◆ ENUNCIADO: Retoma el texto sobre la Navidad en el pueblo hace un año y continúalo a partir de su última oración.

◆ TEXTO:
★ ★ ★ ★

Hace un año, por estas fechas,
nuestro pueblo lucía engalanado para la Navidad. Las actividades propias de
estas fechas ya estaban programadas, los villancicos se escuchaban en la calle
y en todos los locales donde la actividad comercial estaba en ebullición. Los
restaurantes hacían acopio de viandas que llenarían las mesas en las comidas de
empresa y en las celebraciones posteriores. Las tiendas de ropa, zapatos,
alimentación, libros, perfumes etc. encaraban con ánimo una de las fechas más
rentables de todo el año.
En los hogares nos preparábamos
para vivir las “fiestas más familiares”, poniendo el árbol y los adornos,
planificando comidas, pensando en que regalo era mejor para cada uno. La vida
transcurría inmersa en la celebración de un evento que a ninguno dejan
indiferente
Si entonces nos llegan a decir lo
que venía de camino, nadie lo hubiera creído. Esas cosas nunca nos pueden pasar
a nosotros, eso sólo pasa en otros sitios.

★ ★ ★ ★

◆ MATERIAL PROPORCIONADO:

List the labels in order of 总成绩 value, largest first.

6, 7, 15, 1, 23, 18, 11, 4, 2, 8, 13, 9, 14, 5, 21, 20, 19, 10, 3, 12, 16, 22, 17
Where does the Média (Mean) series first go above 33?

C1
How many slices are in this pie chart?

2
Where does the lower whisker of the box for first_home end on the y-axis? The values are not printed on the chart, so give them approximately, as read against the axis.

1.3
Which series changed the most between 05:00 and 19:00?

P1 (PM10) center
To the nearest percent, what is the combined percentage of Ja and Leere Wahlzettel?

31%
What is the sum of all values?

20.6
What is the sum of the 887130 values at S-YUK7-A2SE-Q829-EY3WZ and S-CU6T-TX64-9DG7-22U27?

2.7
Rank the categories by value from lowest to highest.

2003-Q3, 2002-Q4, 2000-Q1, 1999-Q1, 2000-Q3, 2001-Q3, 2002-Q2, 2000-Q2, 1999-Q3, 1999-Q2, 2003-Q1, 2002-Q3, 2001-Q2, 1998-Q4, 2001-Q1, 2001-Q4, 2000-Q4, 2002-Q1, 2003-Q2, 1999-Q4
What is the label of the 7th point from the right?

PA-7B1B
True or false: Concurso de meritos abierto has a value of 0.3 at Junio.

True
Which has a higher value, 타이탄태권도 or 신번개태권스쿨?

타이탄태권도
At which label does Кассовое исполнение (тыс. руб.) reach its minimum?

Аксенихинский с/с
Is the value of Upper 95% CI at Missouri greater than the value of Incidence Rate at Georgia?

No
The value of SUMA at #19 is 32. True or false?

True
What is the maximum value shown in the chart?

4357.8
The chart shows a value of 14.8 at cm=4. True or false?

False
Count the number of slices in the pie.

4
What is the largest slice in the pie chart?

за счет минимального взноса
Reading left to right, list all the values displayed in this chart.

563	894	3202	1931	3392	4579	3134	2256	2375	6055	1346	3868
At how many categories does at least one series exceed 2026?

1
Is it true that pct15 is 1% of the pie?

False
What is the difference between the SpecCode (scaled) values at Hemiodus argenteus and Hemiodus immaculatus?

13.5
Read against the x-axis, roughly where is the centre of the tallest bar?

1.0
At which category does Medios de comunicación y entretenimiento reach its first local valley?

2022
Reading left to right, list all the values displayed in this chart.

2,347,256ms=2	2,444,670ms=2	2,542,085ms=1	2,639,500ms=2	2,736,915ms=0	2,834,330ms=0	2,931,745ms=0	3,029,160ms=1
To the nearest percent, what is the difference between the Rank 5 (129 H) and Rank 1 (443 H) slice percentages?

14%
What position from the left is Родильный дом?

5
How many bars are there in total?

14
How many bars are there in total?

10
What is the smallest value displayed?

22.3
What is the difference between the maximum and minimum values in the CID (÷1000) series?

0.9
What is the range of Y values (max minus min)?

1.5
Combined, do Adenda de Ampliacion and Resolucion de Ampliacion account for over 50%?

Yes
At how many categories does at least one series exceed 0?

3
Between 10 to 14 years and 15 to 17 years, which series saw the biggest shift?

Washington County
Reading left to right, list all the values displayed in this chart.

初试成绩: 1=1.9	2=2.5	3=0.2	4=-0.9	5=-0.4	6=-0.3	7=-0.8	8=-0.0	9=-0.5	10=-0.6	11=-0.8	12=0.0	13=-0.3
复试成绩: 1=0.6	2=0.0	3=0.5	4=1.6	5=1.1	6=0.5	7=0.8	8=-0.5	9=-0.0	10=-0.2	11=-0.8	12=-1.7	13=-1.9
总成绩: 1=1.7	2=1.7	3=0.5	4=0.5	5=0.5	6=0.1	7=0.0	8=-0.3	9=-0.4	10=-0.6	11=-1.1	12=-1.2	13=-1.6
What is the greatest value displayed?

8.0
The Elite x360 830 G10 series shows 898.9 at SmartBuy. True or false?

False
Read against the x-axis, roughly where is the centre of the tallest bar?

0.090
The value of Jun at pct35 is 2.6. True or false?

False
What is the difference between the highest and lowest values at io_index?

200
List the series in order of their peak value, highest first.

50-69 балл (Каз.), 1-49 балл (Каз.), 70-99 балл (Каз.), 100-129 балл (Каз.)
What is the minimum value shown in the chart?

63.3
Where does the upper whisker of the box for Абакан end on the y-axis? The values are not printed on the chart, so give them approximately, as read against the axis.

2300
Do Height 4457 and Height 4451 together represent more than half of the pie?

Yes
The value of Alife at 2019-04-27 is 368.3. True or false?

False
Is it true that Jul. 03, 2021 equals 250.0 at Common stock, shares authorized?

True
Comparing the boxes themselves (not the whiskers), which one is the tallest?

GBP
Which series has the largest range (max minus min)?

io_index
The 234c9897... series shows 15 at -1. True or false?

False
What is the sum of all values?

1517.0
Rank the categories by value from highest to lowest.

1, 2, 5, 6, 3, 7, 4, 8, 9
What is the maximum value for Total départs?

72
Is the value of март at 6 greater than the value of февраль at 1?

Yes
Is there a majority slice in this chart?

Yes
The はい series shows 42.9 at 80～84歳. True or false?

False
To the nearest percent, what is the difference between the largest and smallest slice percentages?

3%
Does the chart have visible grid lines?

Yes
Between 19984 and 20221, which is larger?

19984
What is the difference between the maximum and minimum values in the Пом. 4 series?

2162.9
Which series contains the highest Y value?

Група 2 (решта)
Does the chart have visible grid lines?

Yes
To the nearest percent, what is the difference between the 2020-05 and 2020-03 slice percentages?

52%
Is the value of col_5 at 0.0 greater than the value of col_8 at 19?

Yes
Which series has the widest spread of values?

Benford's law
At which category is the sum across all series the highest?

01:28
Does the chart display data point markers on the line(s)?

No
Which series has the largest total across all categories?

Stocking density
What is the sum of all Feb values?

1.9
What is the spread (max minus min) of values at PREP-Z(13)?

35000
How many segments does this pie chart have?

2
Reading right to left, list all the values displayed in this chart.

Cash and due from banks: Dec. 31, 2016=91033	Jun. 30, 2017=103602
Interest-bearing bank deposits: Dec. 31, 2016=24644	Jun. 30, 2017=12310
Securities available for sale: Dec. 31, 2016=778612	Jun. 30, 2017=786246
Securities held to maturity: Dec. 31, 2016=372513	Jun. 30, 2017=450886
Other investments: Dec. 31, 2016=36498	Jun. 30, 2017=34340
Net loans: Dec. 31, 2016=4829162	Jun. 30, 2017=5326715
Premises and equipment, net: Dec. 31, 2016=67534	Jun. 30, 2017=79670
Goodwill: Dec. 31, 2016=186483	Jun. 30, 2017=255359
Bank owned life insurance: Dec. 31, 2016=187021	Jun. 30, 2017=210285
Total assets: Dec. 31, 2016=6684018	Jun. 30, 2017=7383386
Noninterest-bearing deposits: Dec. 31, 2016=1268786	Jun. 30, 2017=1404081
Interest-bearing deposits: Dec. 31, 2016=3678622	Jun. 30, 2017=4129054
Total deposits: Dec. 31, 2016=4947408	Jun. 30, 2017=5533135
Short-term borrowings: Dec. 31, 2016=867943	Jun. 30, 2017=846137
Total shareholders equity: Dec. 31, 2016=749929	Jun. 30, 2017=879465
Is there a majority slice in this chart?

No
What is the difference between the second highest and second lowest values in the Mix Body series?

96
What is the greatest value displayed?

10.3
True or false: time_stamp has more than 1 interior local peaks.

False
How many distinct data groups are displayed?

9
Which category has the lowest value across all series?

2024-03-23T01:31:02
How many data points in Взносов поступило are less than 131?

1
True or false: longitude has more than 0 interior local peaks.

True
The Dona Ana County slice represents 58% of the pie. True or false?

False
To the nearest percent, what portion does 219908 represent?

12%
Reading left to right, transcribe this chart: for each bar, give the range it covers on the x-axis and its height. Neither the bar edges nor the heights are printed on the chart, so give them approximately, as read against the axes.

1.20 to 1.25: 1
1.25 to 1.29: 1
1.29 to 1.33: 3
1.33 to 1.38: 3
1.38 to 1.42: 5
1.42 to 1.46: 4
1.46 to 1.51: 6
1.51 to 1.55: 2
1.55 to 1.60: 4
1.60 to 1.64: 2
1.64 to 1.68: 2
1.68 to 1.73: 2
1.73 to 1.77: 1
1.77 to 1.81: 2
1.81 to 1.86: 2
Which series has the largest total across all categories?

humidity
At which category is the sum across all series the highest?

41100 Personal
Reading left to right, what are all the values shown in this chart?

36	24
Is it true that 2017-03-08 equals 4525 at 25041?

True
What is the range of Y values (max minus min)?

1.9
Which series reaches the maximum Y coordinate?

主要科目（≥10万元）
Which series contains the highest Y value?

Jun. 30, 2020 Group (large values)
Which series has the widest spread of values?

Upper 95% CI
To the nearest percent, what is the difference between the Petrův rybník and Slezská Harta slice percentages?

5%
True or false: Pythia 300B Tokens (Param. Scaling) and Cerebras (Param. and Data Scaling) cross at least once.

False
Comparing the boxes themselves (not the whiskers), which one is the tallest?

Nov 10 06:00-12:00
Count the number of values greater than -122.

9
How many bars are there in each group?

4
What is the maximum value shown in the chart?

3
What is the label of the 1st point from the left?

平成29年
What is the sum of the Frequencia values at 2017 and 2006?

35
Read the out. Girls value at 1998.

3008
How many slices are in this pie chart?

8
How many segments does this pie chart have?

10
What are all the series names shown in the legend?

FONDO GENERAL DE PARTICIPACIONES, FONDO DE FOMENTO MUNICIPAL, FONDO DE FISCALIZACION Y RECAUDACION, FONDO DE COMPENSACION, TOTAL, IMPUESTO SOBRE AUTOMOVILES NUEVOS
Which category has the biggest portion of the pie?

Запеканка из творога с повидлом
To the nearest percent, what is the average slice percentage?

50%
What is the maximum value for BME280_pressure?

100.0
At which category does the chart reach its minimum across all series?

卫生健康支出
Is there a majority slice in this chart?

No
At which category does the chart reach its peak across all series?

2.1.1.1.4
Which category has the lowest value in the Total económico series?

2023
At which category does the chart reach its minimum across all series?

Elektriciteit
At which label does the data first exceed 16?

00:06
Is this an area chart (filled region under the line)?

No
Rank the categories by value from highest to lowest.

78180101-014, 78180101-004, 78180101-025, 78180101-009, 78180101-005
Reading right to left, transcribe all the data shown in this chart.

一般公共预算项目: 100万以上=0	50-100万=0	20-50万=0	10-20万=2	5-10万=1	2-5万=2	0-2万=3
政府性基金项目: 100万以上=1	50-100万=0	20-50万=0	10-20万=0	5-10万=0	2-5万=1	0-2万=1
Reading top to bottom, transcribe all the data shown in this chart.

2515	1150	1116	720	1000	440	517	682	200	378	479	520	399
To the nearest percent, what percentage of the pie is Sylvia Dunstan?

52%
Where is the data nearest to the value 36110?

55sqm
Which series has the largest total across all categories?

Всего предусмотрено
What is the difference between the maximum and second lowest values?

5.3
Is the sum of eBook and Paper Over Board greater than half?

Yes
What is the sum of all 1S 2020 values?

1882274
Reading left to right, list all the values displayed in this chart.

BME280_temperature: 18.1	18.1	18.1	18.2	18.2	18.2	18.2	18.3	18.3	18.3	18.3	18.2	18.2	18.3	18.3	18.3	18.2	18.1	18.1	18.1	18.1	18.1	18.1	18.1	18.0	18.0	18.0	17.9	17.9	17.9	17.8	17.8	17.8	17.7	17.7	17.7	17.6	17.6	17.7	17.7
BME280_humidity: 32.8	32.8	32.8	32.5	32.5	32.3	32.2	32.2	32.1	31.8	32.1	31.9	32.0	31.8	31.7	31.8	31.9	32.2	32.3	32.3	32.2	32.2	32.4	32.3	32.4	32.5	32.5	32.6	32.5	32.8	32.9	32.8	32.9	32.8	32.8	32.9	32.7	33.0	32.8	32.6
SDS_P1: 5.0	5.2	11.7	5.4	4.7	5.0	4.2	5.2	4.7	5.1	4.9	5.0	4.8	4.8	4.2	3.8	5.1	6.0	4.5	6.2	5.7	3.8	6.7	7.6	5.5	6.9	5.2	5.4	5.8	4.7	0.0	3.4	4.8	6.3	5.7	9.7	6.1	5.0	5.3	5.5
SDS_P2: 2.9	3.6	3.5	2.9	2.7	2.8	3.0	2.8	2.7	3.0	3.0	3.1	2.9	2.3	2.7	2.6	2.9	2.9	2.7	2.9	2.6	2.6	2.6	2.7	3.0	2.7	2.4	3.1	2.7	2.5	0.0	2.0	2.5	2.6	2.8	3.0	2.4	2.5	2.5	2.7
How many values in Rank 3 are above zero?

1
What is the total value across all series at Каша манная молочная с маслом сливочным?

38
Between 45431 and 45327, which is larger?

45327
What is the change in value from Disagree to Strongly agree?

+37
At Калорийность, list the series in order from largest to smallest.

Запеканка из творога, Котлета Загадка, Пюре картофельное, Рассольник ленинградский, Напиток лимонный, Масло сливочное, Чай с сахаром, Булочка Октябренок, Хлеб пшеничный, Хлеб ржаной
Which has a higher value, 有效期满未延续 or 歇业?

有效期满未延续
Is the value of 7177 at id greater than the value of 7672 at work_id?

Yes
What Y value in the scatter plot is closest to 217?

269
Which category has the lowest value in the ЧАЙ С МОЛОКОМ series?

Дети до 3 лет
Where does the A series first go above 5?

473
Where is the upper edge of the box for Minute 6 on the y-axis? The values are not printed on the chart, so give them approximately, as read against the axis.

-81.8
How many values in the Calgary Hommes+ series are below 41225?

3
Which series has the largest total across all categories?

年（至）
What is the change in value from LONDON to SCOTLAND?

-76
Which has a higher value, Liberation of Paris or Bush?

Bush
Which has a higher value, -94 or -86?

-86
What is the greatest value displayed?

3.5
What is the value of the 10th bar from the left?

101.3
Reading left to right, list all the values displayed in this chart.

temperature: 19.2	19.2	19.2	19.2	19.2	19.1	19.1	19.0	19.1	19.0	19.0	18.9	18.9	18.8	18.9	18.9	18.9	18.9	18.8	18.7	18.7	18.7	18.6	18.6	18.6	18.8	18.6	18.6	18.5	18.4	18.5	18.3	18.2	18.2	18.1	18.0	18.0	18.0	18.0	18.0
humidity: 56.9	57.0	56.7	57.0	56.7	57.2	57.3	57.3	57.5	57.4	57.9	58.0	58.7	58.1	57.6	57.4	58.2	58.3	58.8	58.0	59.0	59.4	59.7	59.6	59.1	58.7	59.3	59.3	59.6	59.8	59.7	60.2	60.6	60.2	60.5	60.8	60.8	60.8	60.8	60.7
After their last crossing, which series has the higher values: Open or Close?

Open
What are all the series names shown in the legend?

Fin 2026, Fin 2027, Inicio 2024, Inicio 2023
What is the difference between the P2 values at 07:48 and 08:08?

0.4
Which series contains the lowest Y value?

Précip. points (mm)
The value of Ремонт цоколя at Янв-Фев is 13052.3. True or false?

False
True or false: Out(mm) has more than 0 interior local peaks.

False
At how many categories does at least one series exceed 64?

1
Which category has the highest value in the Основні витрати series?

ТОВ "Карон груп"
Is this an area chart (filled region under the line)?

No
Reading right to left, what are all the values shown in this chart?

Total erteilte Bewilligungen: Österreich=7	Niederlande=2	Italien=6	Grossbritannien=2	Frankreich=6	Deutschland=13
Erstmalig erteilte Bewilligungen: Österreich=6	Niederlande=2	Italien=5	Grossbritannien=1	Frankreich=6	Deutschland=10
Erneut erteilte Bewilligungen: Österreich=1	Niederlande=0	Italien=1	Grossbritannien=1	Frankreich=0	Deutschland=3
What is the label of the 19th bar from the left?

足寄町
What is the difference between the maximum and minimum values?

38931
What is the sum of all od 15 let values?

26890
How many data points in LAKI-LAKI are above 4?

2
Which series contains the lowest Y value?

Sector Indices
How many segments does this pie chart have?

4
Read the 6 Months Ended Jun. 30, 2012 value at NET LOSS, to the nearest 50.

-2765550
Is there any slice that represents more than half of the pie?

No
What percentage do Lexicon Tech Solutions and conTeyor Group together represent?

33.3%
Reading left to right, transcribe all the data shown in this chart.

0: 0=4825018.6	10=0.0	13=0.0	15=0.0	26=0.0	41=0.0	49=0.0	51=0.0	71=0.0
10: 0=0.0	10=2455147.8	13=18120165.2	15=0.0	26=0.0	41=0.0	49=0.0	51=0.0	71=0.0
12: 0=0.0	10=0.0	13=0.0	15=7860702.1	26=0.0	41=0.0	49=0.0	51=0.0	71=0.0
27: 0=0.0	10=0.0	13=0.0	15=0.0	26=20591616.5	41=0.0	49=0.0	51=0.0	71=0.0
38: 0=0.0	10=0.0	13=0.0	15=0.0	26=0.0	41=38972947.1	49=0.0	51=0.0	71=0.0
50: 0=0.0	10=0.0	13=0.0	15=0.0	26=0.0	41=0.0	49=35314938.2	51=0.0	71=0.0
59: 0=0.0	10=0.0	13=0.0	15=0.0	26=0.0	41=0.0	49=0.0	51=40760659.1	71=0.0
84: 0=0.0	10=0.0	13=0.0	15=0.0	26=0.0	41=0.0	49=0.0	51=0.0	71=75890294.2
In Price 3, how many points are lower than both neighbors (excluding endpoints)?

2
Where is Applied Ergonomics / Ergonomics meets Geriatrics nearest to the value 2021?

★ ★ ★ ★

◆ RESPUESTA REDACTADA:
Pero no sólo nos ha pasado, si no
que ya casi nos hemos acostumbrado. Y oímos hablar de contagios y muertos con
total normalidad. 67 millones de contagios y mas de un millón y medio de
muertos en todo el mundo son los números que nos deja la pandemia que comenzó
en marzo. Sólo diez meses han sido suficientes para que hablemos de esas cifras
como de algo ajeno a nosotros. Nos hemos acostumbrado a los comunicados
oficiales semanales y los miramos como quien mira los resultados del futbol.
Y es que las cifras, los números,
son eso, números. Y no queremos ver que detrás de todos y cada uno de los
dígitos que forman las cifras hay seres humanos que han dejado de existir.
Personas que son padres, madres, abuelos e hijos de otras personas. Pero claro, viendo sólo los números, todo es
mucho más fácil. Cientos, miles, millones, son cantidades sin rostro, sin
sentimientos, sin sueños e ilusiones, sin familias, sin vidas.
Ahora nos encontramos inmersos en
una “Nueva Navidad”, llena de restricciones impuestas por el gobierno, que
cumplimos porque nos obligan.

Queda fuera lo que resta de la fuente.